Waterfall Arts, Belfast

Five years ago when I joined the Waterfall arts crew as facilities manager I was pretty confident that I had landed a comfy position at a quiet little community art center. For the first couple of months that seemed to be the case. Set up some tables here, fold up some chairs there, maybe set up the projector and tape down the wires. Mow the lawn now and then. Make sure the trash was taken out and the floors were swept…

The building itself is a grand old elementary school covering over 16,000 sq. ft. with classrooms (complete with chalkboards and coat “cubbies”) converted into over a dozen private studios and offices. Several common areas include what was once the cafeteria (and the fallout shelter!), now a 1200 sq ft performance space. Many locals come to Waterfall for an event and end up going room to room, nostalgically pointing out where they had class when it was the Anderson School.

Although almost a hundred years old, the building seemed solid and steady, just needing a bit of paint here or there, maybe a call to the oil burner tech if the heat went out – easy! The best part was that I got to spend my work day in the company of fellow artists (which by the way is still the best part for sure). But my sleepy little gig ended abruptly on a Sunday morning in February when I got a call that a pipe had burst in the third floor ladies room sometime during the night and the basement was flooded; the ceiling in the 2nd floor ladies room collapsed. The water had been shut off but the damage was extensive. And so began a repair and renovation project that lasted over a year and required all the skills I had managed to acquire – including calling in outside help. Things are not always as they seem and this old elementary school is no exception! The pipe that burst appeared solid and in good order, the galvanized surface looked much as it did the day it was installed, but inside the cast iron pipe had rusted until it was paper thin and finally burst. And the building has many such pipes.

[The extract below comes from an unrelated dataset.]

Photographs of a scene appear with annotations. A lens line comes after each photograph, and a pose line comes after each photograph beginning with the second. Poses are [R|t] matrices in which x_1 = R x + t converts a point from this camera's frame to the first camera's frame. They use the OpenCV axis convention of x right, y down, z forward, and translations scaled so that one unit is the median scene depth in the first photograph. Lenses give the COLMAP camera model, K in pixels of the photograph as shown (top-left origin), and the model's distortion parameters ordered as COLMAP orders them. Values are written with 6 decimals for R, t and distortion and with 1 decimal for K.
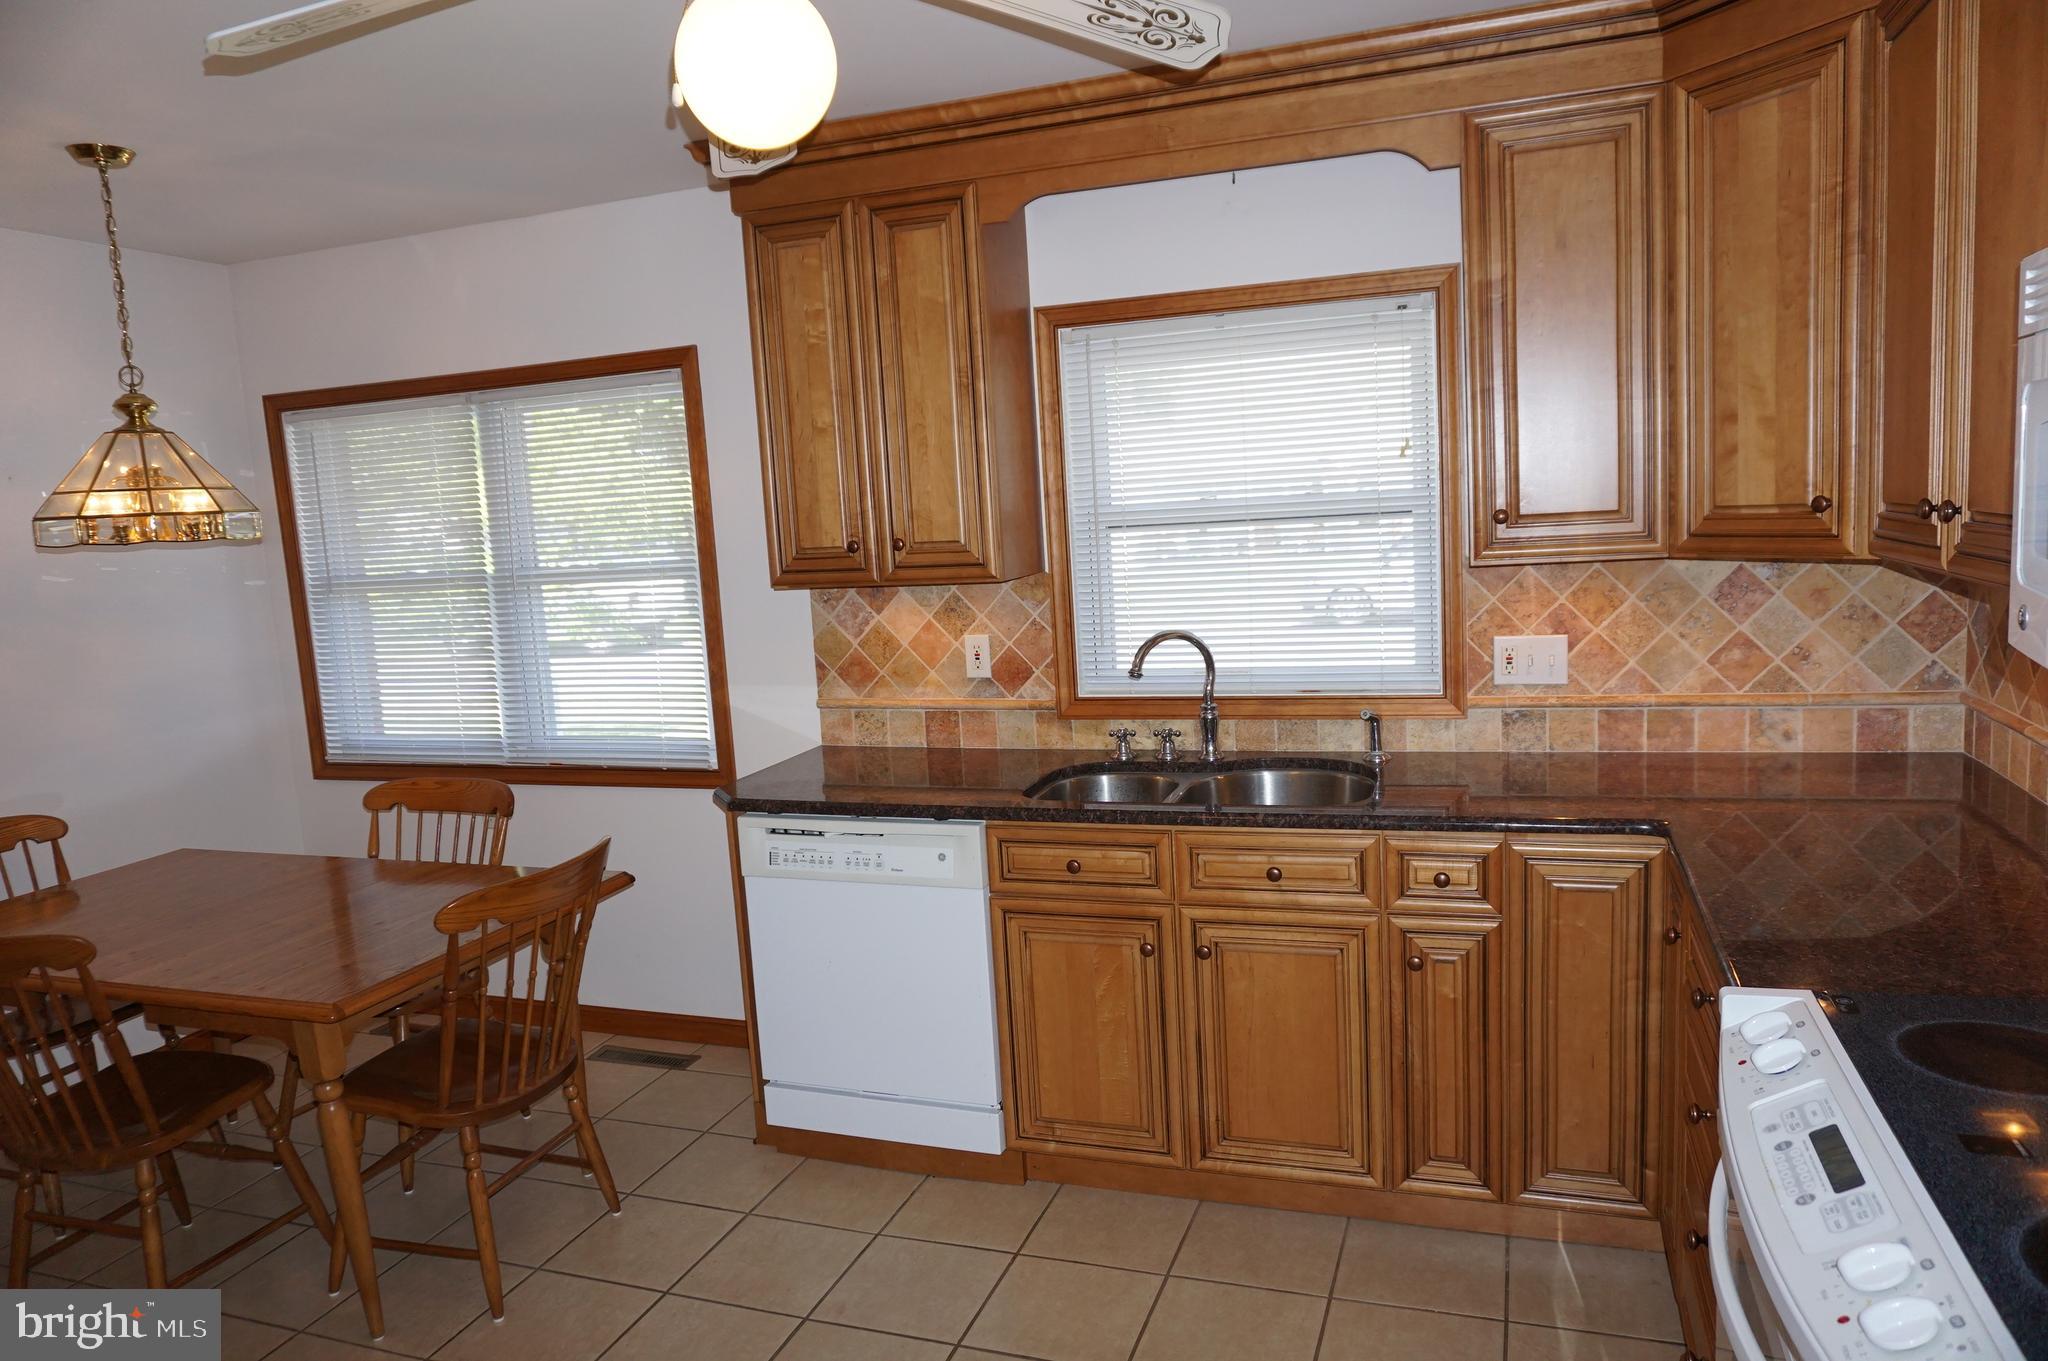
lens RADIAL K [[1348.7, 0, 1024.0], [0, 1348.7, 680.5], [0, 0, 1]] dist [-0.064238, 0.051628]
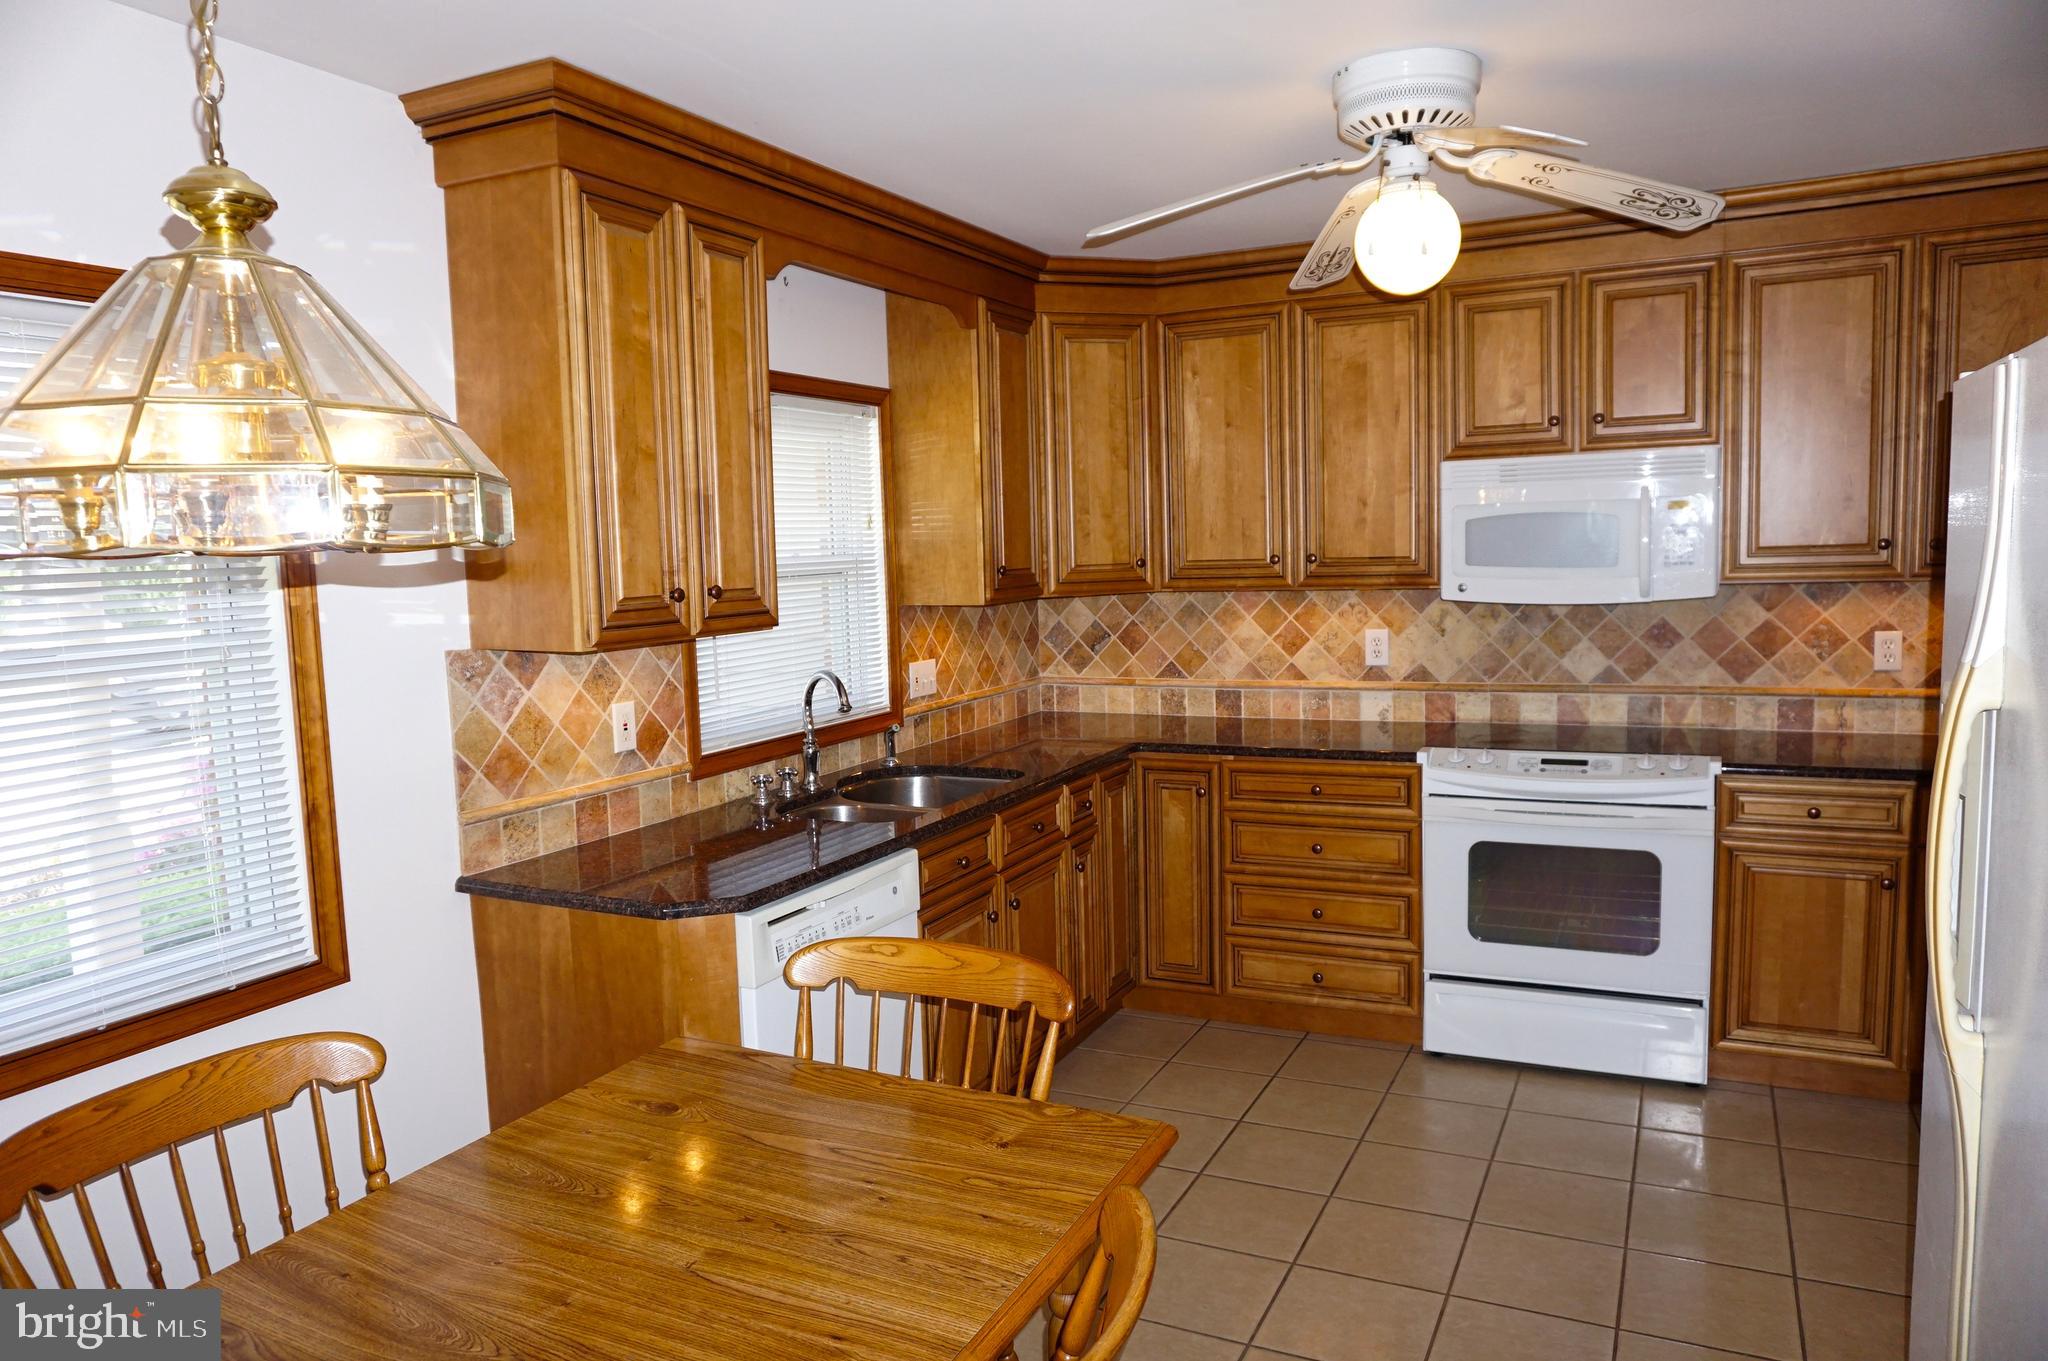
lens RADIAL K [[1348.7, 0, 1024.0], [0, 1348.7, 680.5], [0, 0, 1]] dist [-0.064238, 0.051628]
pose [[0.112152, -0.048652, 0.992499, -0.873091], [0.153756, 0.987621, 0.031039, -0.034783], [-0.981724, 0.149121, 0.118244, 0.632007]]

My second year here the heating system failed. In the middle of winter – again, old metal had failed. One minute you got heat the next minute you got a problem! We managed to make it until spring when we began the involved process of installing a pump system to heat and cool the building and to trash the existing oil fired steam heat system. The new system was not operational until late in December though, and we had to heat the entire building for several weeks using a flotilla of electric space heaters. Several extra-cold nights I slept on the couch in the basement to keep an eye on things. Now in our third season with the heat pump system, I can say it is a great improvement over the old system. AC in the heat of summer sure is sweet!

Soon we will begin a major renovation project to -among other things- super insulate the building, install new windows and a solar array on the roof – all with the goal of attaining net zero energy usage. This building has had quite a life cycle!

The last couple of years have provided me with plenty of opportunity to use a lifetime of construction skills, not only in dealing with crisis situations but also in the construction of new studio spaces including a fully equipped printmaking studio and a photo darkroom.

You could say my cozy little job at Waterfall Arts ended with the flood of 2012 – with the realization that this dear old building that provides this community with a home for the arts was a needy old building that required much attention… but in turn gives back so much. And yes, I still set up tables, fold up chairs…

This post was written by Mike Fletcher, Waterfall Arts Facilities Manager and the coordinator of the life drawing program. Mike is a 1991 graduate of Montserrat College of Art in Beverly, Massachusetts, and later went on to study at the Art Students League where he monitored for the Russian realist painter Leonid Gervits. An active member of the Mid-Coast Maine arts community for over two decades Mike has performed with the Belfast Maskers, exhibited with Art Fellows and taught at Waterfall Arts. Mike’s most recent solo exhibition was at Aaurhus gallery, in 2012.